Collingwood received £4million in donations from Mr Hillery in 2016, which funded the 200-seater Mark Hillery Arts Centre, a yoga studio, bar conservatory and expanded JCR common room and gym.
He has also hosted talks on finance and is known for putting generous sums behind the Collingwood bar.
He told the PA news agency that “the principle trigger (for withdrawing support) has been the insistence to persist with restrictions and impositions on healthy 20-year-olds that are way beyond those placed on the rest of society since the start of the 2021-22 academic year”.
“These go against Government guidelines. To resort yet again to online teaching at the start of this term was a disgrace,” he added.
“Durham, and many other higher education establishments, are leaving students as the final members of society to still be subjected to these ineffective and ridiculous rules,” he said.
“That seems both surreal and unjust. This is not how we should be prioritising within our society. The younger generations have been subjected to enough of this.”
Mr Hillery told Palatinate: “It’s a very depressing state of affairs.
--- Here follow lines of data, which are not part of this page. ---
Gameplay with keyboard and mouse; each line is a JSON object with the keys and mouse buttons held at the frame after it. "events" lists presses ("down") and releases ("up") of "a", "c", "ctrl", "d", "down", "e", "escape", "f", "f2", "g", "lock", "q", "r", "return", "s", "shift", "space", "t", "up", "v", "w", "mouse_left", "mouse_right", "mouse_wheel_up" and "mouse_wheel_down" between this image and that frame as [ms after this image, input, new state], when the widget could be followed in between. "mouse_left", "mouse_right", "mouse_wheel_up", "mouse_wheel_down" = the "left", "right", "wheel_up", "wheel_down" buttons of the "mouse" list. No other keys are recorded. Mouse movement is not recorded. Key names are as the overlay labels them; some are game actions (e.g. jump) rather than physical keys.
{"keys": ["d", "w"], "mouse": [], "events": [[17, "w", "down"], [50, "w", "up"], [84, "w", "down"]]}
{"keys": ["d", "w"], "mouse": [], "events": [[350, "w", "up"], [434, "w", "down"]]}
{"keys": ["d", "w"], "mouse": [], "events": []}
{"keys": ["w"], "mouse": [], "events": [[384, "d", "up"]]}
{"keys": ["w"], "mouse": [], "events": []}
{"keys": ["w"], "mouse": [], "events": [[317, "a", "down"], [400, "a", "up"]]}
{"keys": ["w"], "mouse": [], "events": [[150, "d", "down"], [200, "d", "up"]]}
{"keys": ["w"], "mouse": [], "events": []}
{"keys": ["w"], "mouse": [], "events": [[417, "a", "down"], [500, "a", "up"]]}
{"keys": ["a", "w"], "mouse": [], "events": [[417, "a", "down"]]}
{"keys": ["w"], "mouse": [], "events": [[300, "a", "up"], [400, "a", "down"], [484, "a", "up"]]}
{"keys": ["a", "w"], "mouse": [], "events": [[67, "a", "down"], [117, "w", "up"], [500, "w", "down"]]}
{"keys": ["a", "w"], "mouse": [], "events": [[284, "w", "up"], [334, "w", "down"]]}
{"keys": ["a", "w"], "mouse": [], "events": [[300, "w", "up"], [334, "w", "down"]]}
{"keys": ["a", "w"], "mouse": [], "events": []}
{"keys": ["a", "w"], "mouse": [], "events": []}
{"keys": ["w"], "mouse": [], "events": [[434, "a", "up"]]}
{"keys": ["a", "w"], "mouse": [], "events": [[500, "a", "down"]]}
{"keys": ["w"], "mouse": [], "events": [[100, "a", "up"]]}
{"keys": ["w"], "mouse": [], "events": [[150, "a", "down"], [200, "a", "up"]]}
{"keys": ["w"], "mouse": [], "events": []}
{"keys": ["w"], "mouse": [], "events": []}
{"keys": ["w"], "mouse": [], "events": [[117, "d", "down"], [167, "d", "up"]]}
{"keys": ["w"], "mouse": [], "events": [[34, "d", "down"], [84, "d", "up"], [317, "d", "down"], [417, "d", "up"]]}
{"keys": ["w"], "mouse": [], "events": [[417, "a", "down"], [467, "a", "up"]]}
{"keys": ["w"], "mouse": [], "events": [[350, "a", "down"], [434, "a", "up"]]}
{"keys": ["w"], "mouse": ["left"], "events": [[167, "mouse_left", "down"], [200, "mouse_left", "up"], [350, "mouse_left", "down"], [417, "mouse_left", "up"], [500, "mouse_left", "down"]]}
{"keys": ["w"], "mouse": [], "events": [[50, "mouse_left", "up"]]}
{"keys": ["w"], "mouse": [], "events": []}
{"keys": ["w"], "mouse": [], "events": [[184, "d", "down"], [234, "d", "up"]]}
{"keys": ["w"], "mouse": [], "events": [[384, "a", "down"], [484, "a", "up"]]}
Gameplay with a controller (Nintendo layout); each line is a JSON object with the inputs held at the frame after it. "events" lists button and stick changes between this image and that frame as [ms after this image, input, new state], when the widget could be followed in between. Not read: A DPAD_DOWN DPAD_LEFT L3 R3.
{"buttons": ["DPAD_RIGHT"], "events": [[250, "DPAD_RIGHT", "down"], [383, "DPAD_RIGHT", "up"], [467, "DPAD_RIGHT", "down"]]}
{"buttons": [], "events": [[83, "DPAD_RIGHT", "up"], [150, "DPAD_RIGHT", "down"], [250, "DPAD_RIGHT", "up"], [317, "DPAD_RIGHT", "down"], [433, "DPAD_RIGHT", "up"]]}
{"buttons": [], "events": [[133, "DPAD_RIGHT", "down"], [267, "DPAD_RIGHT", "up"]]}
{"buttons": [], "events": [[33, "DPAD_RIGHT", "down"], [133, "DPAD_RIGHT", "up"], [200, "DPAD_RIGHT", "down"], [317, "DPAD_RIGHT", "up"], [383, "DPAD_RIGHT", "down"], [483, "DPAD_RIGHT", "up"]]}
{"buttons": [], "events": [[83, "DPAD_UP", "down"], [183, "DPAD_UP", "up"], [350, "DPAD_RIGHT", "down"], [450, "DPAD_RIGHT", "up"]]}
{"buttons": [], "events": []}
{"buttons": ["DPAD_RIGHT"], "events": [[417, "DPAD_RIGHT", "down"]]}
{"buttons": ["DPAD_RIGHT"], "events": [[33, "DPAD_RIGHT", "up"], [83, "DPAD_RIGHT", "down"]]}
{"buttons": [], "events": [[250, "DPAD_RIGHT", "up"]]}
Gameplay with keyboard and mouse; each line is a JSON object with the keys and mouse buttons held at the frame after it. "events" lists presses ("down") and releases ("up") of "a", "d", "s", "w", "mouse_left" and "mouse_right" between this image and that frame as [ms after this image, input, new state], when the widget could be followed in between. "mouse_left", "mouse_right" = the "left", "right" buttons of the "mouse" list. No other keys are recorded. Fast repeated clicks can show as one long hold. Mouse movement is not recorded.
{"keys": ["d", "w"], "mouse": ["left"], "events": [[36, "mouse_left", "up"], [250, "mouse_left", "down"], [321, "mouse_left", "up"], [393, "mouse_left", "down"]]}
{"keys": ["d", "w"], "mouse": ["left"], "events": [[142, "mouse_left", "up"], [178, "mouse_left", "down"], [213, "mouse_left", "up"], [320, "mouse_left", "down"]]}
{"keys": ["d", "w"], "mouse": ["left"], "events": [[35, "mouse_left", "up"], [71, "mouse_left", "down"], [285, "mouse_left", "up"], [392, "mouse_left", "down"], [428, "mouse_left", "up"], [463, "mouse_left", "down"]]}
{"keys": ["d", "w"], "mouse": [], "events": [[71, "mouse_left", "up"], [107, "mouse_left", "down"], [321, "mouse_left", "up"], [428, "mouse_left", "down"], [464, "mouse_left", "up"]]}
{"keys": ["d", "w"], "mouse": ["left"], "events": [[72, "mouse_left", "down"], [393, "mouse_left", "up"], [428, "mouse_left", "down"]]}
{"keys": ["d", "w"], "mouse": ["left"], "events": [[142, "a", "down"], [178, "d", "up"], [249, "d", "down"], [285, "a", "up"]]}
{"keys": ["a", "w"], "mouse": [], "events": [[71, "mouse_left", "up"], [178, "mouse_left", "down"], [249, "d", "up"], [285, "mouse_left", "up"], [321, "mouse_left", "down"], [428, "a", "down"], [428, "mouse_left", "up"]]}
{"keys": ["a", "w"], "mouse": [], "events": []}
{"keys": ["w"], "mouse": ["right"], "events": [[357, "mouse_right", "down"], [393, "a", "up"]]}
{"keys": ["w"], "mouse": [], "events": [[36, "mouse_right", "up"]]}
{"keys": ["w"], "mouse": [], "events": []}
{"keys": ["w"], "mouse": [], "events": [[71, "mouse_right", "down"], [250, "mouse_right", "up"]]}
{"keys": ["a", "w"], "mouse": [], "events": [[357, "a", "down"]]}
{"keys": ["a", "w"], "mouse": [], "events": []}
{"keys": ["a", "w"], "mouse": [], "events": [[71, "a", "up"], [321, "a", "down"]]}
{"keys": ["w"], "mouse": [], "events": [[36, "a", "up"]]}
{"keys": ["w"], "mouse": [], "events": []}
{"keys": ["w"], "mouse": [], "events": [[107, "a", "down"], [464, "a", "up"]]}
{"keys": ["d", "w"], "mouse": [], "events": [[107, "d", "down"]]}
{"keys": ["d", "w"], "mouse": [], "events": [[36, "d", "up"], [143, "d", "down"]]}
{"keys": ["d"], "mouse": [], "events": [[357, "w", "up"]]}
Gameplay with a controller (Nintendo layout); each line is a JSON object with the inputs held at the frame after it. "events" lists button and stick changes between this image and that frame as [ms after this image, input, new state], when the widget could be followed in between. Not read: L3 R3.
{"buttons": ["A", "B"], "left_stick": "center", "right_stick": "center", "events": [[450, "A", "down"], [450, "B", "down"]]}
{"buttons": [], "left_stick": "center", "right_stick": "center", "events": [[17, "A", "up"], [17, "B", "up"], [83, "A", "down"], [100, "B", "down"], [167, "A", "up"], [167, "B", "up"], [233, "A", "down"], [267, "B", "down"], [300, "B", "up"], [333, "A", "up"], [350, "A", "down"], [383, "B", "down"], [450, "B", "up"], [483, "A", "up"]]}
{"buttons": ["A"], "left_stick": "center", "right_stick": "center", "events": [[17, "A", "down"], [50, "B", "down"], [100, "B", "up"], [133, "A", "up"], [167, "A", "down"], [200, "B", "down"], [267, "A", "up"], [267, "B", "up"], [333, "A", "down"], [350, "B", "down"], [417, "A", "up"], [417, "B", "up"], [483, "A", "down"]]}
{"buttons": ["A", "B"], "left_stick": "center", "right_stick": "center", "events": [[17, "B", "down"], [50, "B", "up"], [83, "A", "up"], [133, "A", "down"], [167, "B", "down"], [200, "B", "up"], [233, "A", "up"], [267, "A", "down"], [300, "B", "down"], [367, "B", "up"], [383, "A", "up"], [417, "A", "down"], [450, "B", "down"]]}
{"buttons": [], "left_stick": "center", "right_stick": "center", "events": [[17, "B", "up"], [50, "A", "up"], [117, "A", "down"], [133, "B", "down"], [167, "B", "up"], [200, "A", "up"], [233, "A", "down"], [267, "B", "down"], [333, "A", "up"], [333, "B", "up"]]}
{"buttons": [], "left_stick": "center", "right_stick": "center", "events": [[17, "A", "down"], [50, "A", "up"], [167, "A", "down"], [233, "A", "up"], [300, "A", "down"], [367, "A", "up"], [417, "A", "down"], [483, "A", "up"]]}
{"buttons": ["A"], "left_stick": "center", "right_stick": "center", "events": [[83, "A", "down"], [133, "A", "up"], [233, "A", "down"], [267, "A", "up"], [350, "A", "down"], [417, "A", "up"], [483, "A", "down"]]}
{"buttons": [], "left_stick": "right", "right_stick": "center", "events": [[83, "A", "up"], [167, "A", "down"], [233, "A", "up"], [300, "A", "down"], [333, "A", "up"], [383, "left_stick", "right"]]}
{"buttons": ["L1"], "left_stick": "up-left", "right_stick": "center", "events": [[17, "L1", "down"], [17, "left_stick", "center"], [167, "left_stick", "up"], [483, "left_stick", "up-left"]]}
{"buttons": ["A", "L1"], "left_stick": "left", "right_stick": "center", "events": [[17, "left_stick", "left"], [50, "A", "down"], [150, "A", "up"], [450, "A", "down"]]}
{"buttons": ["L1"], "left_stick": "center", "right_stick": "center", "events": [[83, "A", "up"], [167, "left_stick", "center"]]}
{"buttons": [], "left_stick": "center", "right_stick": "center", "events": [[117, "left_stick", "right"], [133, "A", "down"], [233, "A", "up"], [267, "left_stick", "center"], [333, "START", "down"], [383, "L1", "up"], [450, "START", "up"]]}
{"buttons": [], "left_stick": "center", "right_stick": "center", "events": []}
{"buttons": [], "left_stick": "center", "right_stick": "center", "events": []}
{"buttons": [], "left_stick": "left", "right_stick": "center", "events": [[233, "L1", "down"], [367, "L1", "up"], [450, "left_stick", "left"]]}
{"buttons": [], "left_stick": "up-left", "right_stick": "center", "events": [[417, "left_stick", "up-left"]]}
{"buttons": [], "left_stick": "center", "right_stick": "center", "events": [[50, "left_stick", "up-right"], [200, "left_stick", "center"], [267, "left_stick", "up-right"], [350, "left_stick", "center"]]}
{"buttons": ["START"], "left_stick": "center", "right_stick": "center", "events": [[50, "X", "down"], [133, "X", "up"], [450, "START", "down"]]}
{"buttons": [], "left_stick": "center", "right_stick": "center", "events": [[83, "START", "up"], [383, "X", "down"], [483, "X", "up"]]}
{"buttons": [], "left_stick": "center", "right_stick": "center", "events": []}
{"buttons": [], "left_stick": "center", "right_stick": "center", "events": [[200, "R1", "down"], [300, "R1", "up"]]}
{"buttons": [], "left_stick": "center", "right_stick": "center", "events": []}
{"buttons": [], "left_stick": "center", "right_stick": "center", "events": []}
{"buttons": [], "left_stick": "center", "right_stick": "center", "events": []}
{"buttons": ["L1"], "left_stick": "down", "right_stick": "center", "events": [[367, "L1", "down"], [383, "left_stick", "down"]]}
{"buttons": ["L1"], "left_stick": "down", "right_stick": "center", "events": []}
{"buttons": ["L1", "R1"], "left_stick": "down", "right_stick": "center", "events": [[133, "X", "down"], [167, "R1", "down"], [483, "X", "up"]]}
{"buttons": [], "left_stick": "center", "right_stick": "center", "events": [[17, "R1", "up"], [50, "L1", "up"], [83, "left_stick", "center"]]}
I had always felt a very close connection and obligation to the university and its students. It feels odd to be so disengaged, but it is what it is now”.
“Urgency that should have been displayed to fully normalise (the university) to the same status as the rest of society has not been there,” he said.
“The same pedantic and ineffective policies that place the priorities of the paying students at the bottom of the pile are simply continued and refined. It’s tiring to watch.”
In January, the university reintroduced online learning for two weeks due to high cases of the Omicron variant in the North East.
A spokesperson for the university said: “Mark Hillery is a generous benefactor to the university. We appreciate his support for many initiatives, including the Mark Hillery Arts Centre, a studio theatre and music venue at our Collingwood College.”
“These contributions have improved our students’ experience and will continue to make an impact for many years to come.
“Our approach to managing the Covid-19 pandemic has always prioritised the health, safety and wellbeing of our staff, students and wider community.
“We have been guided at all times by the local trajectory of the pandemic which varied at different times across the UK. We have carefully taken into account a wide range of information and perspectives, including Government guidelines, prevailing conditions and advice from local Public Health colleagues.”